Commonly known as digital health (or eHealth), some of these apps could also be part of a doctor’s prescription to help patients better manage their symptoms and recovery using the convenience of smartphones.
Associate Professor Josip Car, CePHaS Director and LKCMedicine Associate Professor of Health Services and Outcomes Research, said, “The new centre will explore new ways of providing care, challenging the conventions of who, how, where and when care is provided to drive innovations that ensure care is accessible and affordable, leading to improved population health.”
Another focus of the centre is end-of-life care and support – an area that is often neglected. Individuals, families and societies need to be well prepared so that they can better care for loved ones during and beyond their final years of life.
LKCMedicine Dean Professor James Best said at the event, “Helping people to die well is just as important as helping people to live well. Supporting people and their families through end-of-life care is an incredibly important part of the healthcare system. It’s one we don’t talk about a lot, because it is not a comfortable subject, but it is incredibly important. It is very important that as doctors and health professionals, we support our patients and their families right through their lives and particularly at the end of their lives. So CePHaS is going to play a major role in assessing the current state of the facilities that assist people at the end of their lives and in being able to support people to live out their lives and particularly the end of their life, whether that is at home or in a hospice.”

##########

PROBLEMS AND TASKS:
a. According to the excerpt about the new centre, who is the CePHaS Director?
b. Retype the part of the excerpt about the new centre that begins at the words "Associate Professor Josip" and stops after "years of life.".
c. Using the excerpt about the new centre, explain why individuals, families and societies need to be well prepared in the area of end-of-life care.

##########

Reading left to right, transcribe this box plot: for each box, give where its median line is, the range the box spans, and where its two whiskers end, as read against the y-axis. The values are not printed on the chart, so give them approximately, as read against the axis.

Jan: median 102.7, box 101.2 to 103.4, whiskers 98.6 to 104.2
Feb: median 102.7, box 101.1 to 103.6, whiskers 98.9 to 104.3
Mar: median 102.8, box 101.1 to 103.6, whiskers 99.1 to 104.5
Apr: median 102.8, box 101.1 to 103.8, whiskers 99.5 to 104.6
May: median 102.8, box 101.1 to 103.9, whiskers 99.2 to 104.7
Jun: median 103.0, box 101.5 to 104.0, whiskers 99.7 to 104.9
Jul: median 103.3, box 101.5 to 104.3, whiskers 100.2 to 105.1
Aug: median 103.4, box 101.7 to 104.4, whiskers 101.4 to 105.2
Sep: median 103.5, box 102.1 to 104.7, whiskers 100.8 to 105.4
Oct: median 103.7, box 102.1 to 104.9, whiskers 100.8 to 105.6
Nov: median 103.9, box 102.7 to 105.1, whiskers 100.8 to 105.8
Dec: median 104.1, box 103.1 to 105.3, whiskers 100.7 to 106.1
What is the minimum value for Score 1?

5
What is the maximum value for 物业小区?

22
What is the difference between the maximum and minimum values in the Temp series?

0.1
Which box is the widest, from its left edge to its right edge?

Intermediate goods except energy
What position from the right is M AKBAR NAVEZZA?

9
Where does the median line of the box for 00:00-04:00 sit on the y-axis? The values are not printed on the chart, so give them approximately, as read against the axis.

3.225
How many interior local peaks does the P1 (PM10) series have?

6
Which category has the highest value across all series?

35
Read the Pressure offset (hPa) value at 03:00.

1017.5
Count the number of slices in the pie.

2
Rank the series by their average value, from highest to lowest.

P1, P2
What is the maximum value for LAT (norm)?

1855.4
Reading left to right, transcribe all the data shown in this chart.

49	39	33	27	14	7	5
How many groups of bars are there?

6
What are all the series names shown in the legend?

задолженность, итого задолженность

##########

SOLVED TASKS:
a. Associate Professor Josip Car is the CePHaS Director.

b.
Associate Professor Josip Car, CePHaS Director and LKCMedicine Associate Professor of Health Services and Outcomes Research, said, “The new centre will explore new ways of providing care, challenging the conventions of who, how, where and when care is provided to drive innovations that ensure care is accessible and affordable, leading to improved population health.”
Another focus of the centre is end-of-life care and support – an area that is often neglected. Individuals, families and societies need to be well prepared so that they can better care for loved ones during and beyond their final years of life.

c. They need to be well prepared so that they can better care for loved ones during and beyond their final years of life.